Godfrey-Faussett P, Stoker N G, Scott J A, Pasvol G, Kelly P, Clancy L
Department of Clinical Sciences, London School of Hygiene and Tropical Medicine, UK.
Tuber Lung Dis. 1993 Aug;74(4):240-3. doi: 10.1016/0962-8479(93)90049-4.

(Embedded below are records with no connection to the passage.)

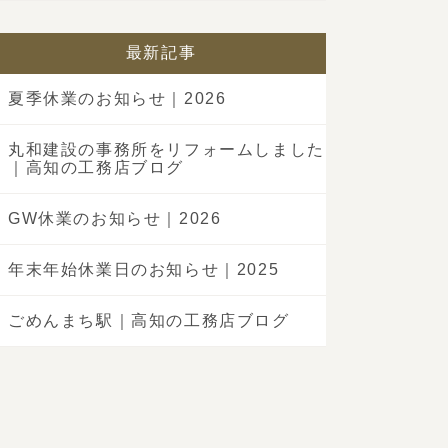
最新記事
夏季休業のお知らせ｜2026
丸和建設の事務所をリフォームしました
｜高知の工務店ブログ
GW休業のお知らせ｜2026
年末年始休業日のお知らせ｜2025
ごめんまち駅｜高知の工務店ブログ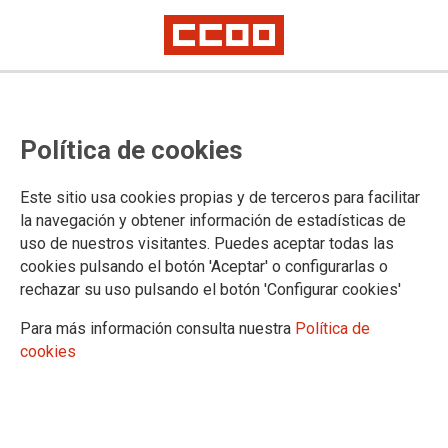
Suspensión OPE 2020
El Departamento de Educación
Política de cookies
entra en razón y se rinde a las
demandas sindicales y de los y las
Este sitio usa cookies propias y de terceros para facilitar
la navegación y obtener información de estadísticas de
opositoras
uso de nuestros visitantes. Puedes aceptar todas las
cookies pulsando el botón 'Aceptar' o configurarlas o
rechazar su uso pulsando el botón 'Configurar cookies'
Tras casi 8 meses en los que CCOO Irakaskuntza ha insistido
con vehemencia al Departamento en que la celebración de la
Para más información consulta nuestra
Política de
OPE 2020 para los cuerpos de Profesores y Profesoras de
cookies
Enseñanza Secundaria y Profesores y Profesoras Técnicos
de Formación Profesional no ofrecía garantías sanitarias
suficientes como para celebrarse en 2020, el Departamento
de Educación por fin ha entrado en razón y ha aceptado las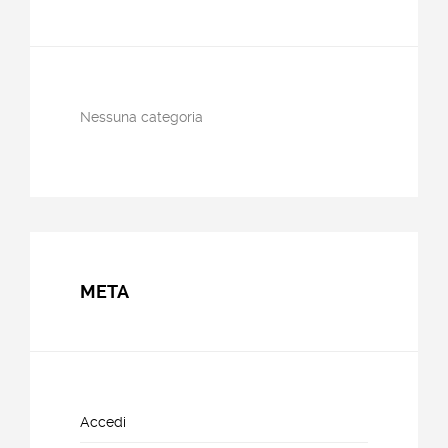
Nessuna categoria
META
Accedi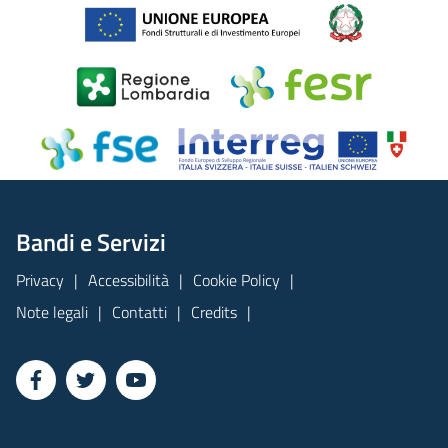
Bandi e Servizi
Privacy
Accessibilità
Cookie Policy
Note legali
Contatti
Credits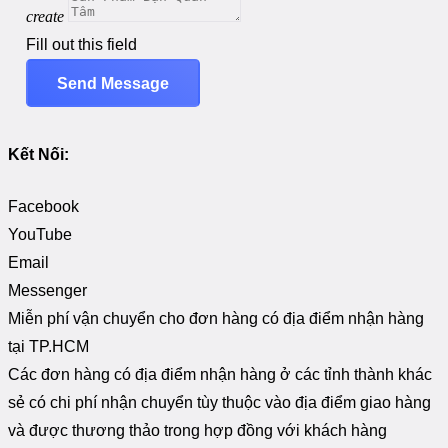
create
Fill out this field
Send Message
Kết Nối:
Facebook
YouTube
Email
Messenger
Miễn phí vận chuyển cho đơn hàng có địa điểm nhận hàng
tại TP.HCM
Các đơn hàng có địa điểm nhận hàng ở các tỉnh thành khác
sẻ có chi phí nhận chuyển tùy thuộc vào địa điểm giao hàng
và được thương thảo trong hợp đồng với khách hàng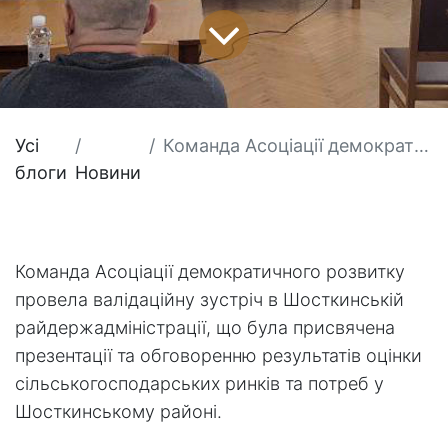
Усі
Команда Асоціації демократичного розвитку провела валідаційну зустріч в Шосткинській райдержадміністрації.
блоги
Новини
Команда Асоціації демократичного розвитку
провела валідаційну зустріч в Шосткинській
райдержадміністрації, що була присвячена
презентації та обговоренню результатів оцінки
сільськогосподарських ринків та потреб у
Шосткинському районі.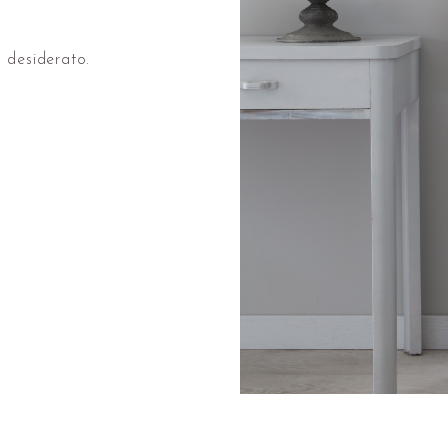
o desiderato.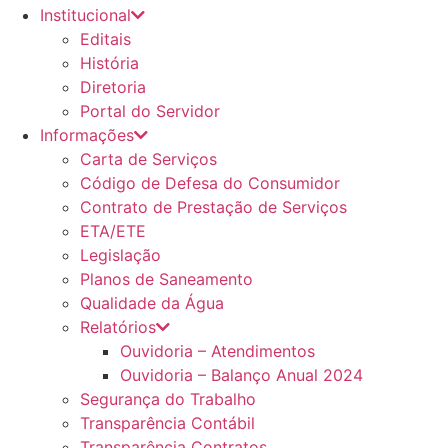
Institucional
Editais
História
Diretoria
Portal do Servidor
Informações
Carta de Serviços
Código de Defesa do Consumidor
Contrato de Prestação de Serviços
ETA/ETE
Legislação
Planos de Saneamento
Qualidade da Água
Relatórios
Ouvidoria – Atendimentos
Ouvidoria – Balanço Anual 2024
Segurança do Trabalho
Transparência Contábil
Transparência Contratos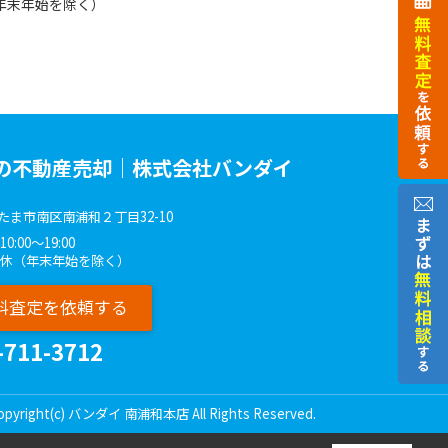
年末年始を除く）
の不動産売却｜株式会社バンダイ
たま市南区南浦和２丁目32-10
:00～19:00
無休（年末年始を除く）
料査定を依頼する
-711-3712
opyright(c) バンダイ 南浦和本店 All Rights Reserved.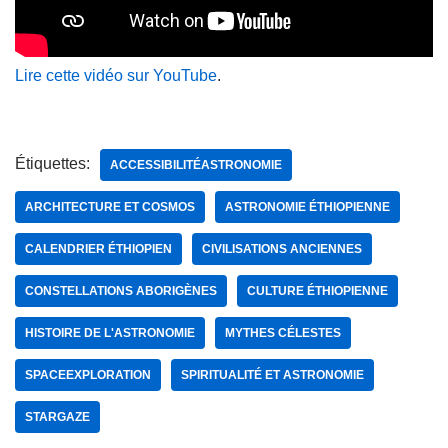
Lire cette vidéo sur YouTube
.
Étiquettes:
ACCESSIBILITÉASTRONOMIE
ARCHITECTURE ET COSMOS
ASTRONOMIE ÉTHIOPIENNE
CALENDRIER ÉTHIOPIEN
CIVILISATIONS ANCIENNES
CONSTELLATIONS ABORIGÈNES
CULTURE ÉTHIOPIENNE
HISTOIRE DE L'ASTRONOMIE
MYTHES CÉLESTES
SPACEEXPLORATION
SPIRITUALITÉ ET ASTRONOMIE
STARGAZE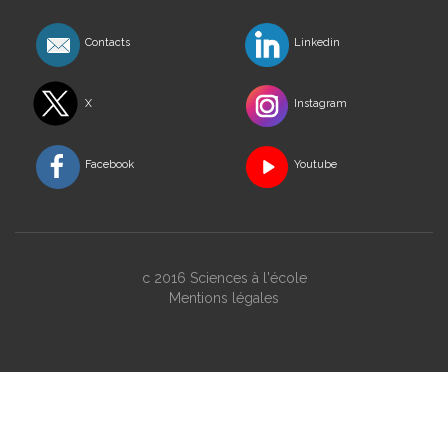
Contacts
Linkedin
X
Instagram
Facebook
Youtube
c 2016 Sciences à l'école
Mentions légales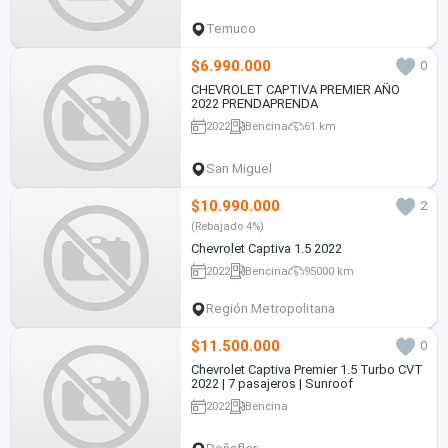
Temuco
$6.990.000
0
CHEVROLET CAPTIVA PREMIER AÑO
2022 PRENDAPRENDA
2022
Bencina
61 km
San Miguel
$10.990.000
2
(Rebajado 4%)
Chevrolet Captiva 1.5 2022
2022
Bencina
95000 km
Región Metropolitana
$11.500.000
0
Chevrolet Captiva Premier 1.5 Turbo CVT
2022 | 7 pasajeros | Sunroof
2022
Bencina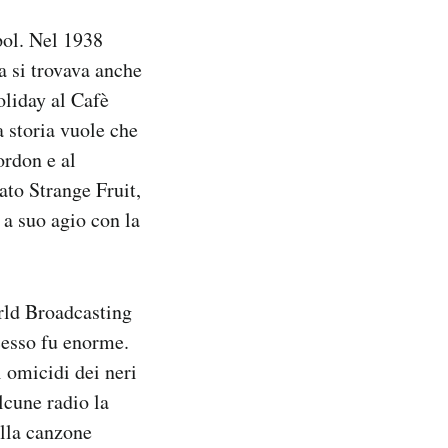
pol. Nel 1938
a si trovava anche
oliday al Cafè
 storia vuole che
ordon e al
ato Strange Fruit,
 a suo agio con la
orld Broadcasting
cesso fu enorme.
i omicidi dei neri
cune radio la
ella canzone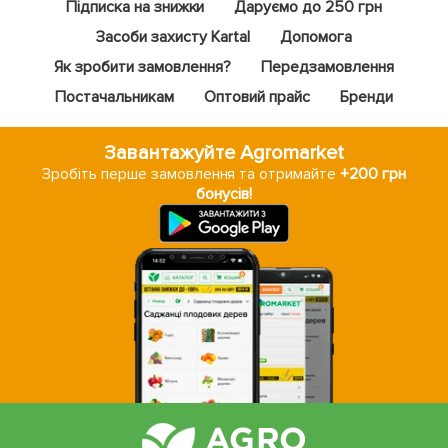
Підписка на знижки
Даруємо до 250 грн
Засоби захисту Kartal
Допомога
Як зробити замовлення?
Передзамовлення
Постачальникам
Оптовий прайс
Бренди
Завантажуйте Agromarket
Зробіть перше замовлення та отримайте
+200 грн
бонусів!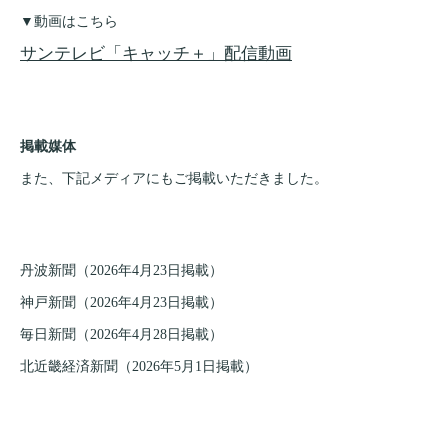
▼動画はこちら
サンテレビ「キャッチ＋」配信動画
掲載媒体
また、下記メディアにもご掲載いただきました。
丹波新聞（2026年4月23日掲載）
神戸新聞（2026年4月23日掲載）
毎日新聞（2026年4月28日掲載）
北近畿経済新聞（2026年5月1日掲載）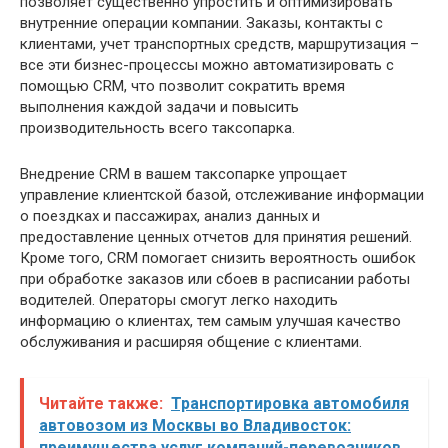
позволяет существенно упростить и оптимизировать
внутренние операции компании. Заказы, контакты с
клиентами, учет транспортных средств, маршрутизация –
все эти бизнес-процессы можно автоматизировать с
помощью CRM, что позволит сократить время
выполнения каждой задачи и повысить
производительность всего таксопарка.
Внедрение CRM в вашем таксопарке упрощает
управление клиентской базой, отслеживание информации
о поездках и пассажирах, анализ данных и
предоставление ценных отчетов для принятия решений.
Кроме того, CRM помогает снизить вероятность ошибок
при обработке заказов или сбоев в расписании работы
водителей. Операторы смогут легко находить
информацию о клиентах, тем самым улучшая качество
обслуживания и расширяя общение с клиентами.
Читайте также:
Транспортировка автомобиля
автовозом из Москвы во Владивосток:
преимущества услуг компаний-перевозчиков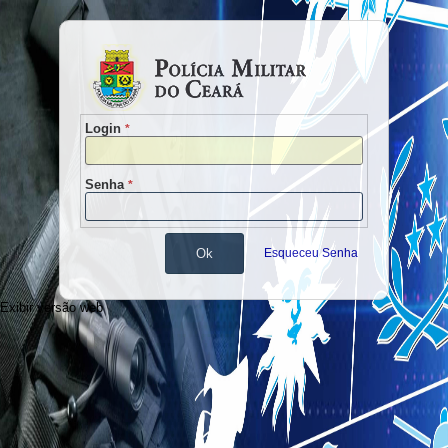
Login
*
Senha
*
Ok
Esqueceu Senha
Exibir versão web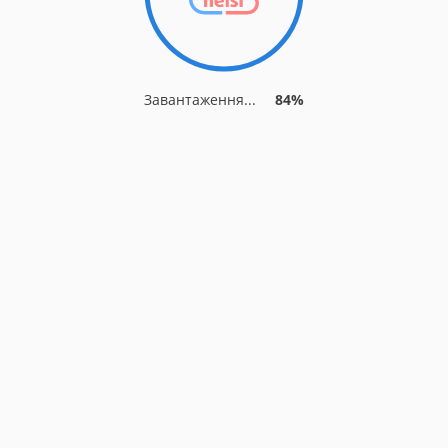
Завантаження...
84%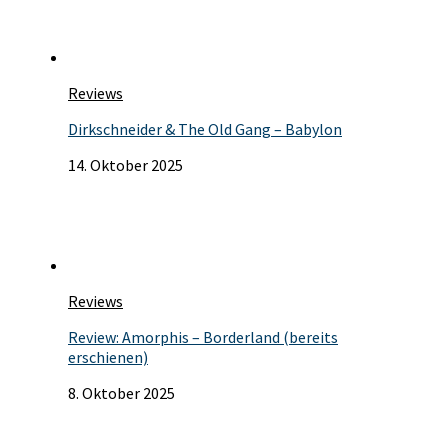
Reviews
Dirkschneider & The Old Gang – Babylon
14. Oktober 2025
Reviews
Review: Amorphis – Borderland (bereits
erschienen)
8. Oktober 2025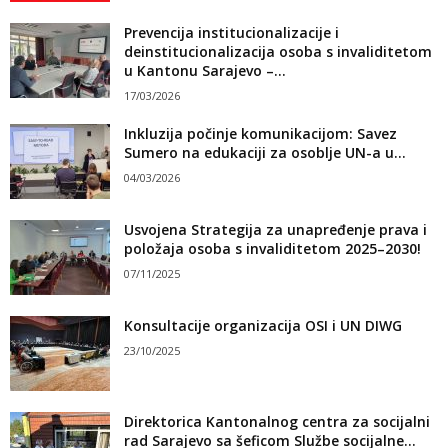
Prevencija institucionalizacije i
deinstitucionalizacija osoba s invaliditetom
u Kantonu Sarajevo –...
17/03/2026
Inkluzija počinje komunikacijom: Savez
Sumero na edukaciji za osoblje UN-a u...
04/03/2026
Usvojena Strategija za unapređenje prava i
položaja osoba s invaliditetom 2025–2030!
07/11/2025
Konsultacije organizacija OSI i UN DIWG
23/10/2025
Direktorica Kantonalnog centra za socijalni
rad Sarajevo sa šeficom Službe socijalne...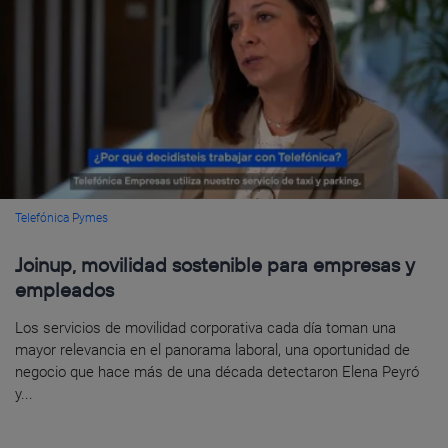
Telefónica Pymes
Joinup, movilidad sostenible para empresas y
empleados
Los servicios de movilidad corporativa cada día toman una
mayor relevancia en el panorama laboral, una oportunidad de
negocio que hace más de una década detectaron Elena Peyró
y...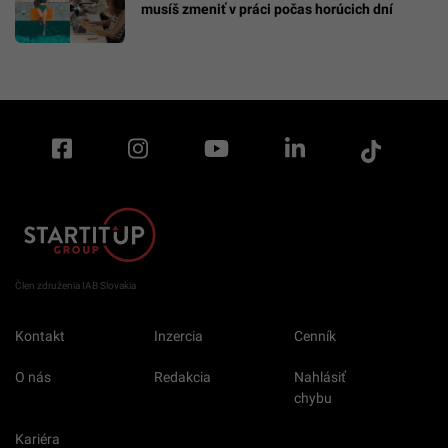
musíš zmeniť v práci počas horúcich dní
Člen združenia IAB Slovakia
Kontakt
Inzercia
Cenník
O nás
Redakcia
Nahlásiť
chybu
Kariéra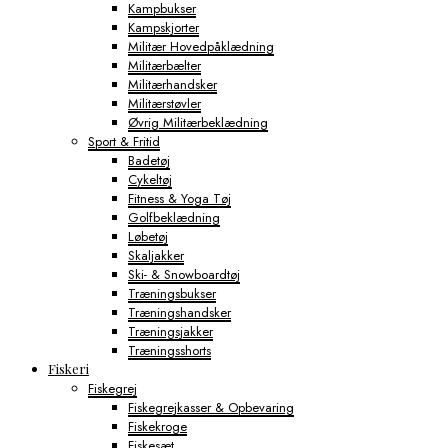
Kampbukser
Kampskjorter
Militær Hovedpåklædning
Militærbælter
Militærhandsker
Militærstøvler
Øvrig Militærbeklædning
Sport & Fritid
Badetøj
Cykeltøj
Fitness & Yoga Tøj
Golfbeklædning
Løbetøj
Skaljakker
Ski- & Snowboardtøj
Træningsbukser
Træningshandsker
Træningsjakker
Træningsshorts
Fiskeri
Fiskegrej
Fiskegrejkasser & Opbevaring
Fiskekroge
Fiskesæt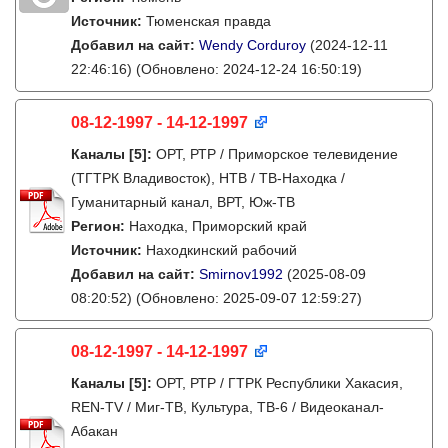
Источник:
Тюменская правда
Добавил на сайт:
Wendy Corduroy
(2024-12-11
22:46:16)
(Обновлено: 2024-12-24 16:50:19)
08-12-1997 - 14-12-1997
Каналы
[5]
:
ОРТ, РТР / Приморское телевидение
(ТГТРК Владивосток), НТВ / ТВ-Находка /
Гуманитарный канал, ВРТ, Юж-ТВ
Регион:
Находка, Приморский край
Источник:
Находкинский рабочий
Добавил на сайт:
Smirnov1992
(2025-08-09
08:20:52)
(Обновлено: 2025-09-07 12:59:27)
08-12-1997 - 14-12-1997
Каналы
[5]
:
ОРТ, РТР / ГТРК Республики Хакасия,
REN-TV / Миг-ТВ, Культура, ТВ-6 / Видеоканал-
Абакан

Drug-resistant tuberculosis has become a major public health problem. Resistance to rifampicin probably arises through mutations in the mycobacterial RNA polymerase. Patients may acquire rifampicin resistant tuberculosis by three mechanisms: (1) infection with a resistant organism, (2) selection of a sub-population of resistant organisms that remain contained whilst the more virulent wild type is present, (3) mutations within the population of bacilli causing the original infection. Sequential isolates of Mycobacterium tuberculosis were collected from 2 patients who developed rifampicin resistance whilst on treatment. One patient was immunosuppressed with HIV-infection; in the other patient the original isolate was also resistant to isoniazid. DNA fingerprinting techniques were used to type the isolates. No differences were found between the fingerprints of isolates from before and after the development of resistance. These data suggest that the third of the mechanisms listed above was responsible for the acquisition of rifampicin resistance in these 2 patients.
耐多药结核病已成为一个主要的公共卫生问题。对利福平的耐药性可能是由于分枝杆菌RNA聚合酶发生突变而产生的。患者可能通过三种机制感染耐利福平结核病:(1)感染耐药菌;(2)在存在毒性更强的野生型菌的情况下,选择出一群仍存在的耐药菌亚群;(3)引起初始感染的杆菌群体内发生突变。从2例在治疗期间出现利福平耐药的患者中收集了结核分枝杆菌的连续分离株。1例患者因感染HIV而免疫抑制;另1例患者的初始分离株也对异烟肼耐药。采用DNA指纹技术对分离株进行分型。耐药发生前后分离株的指纹图谱未发现差异。这些数据表明,上述三种机制中的第三种机制导致了这2例患者获得利福平耐药。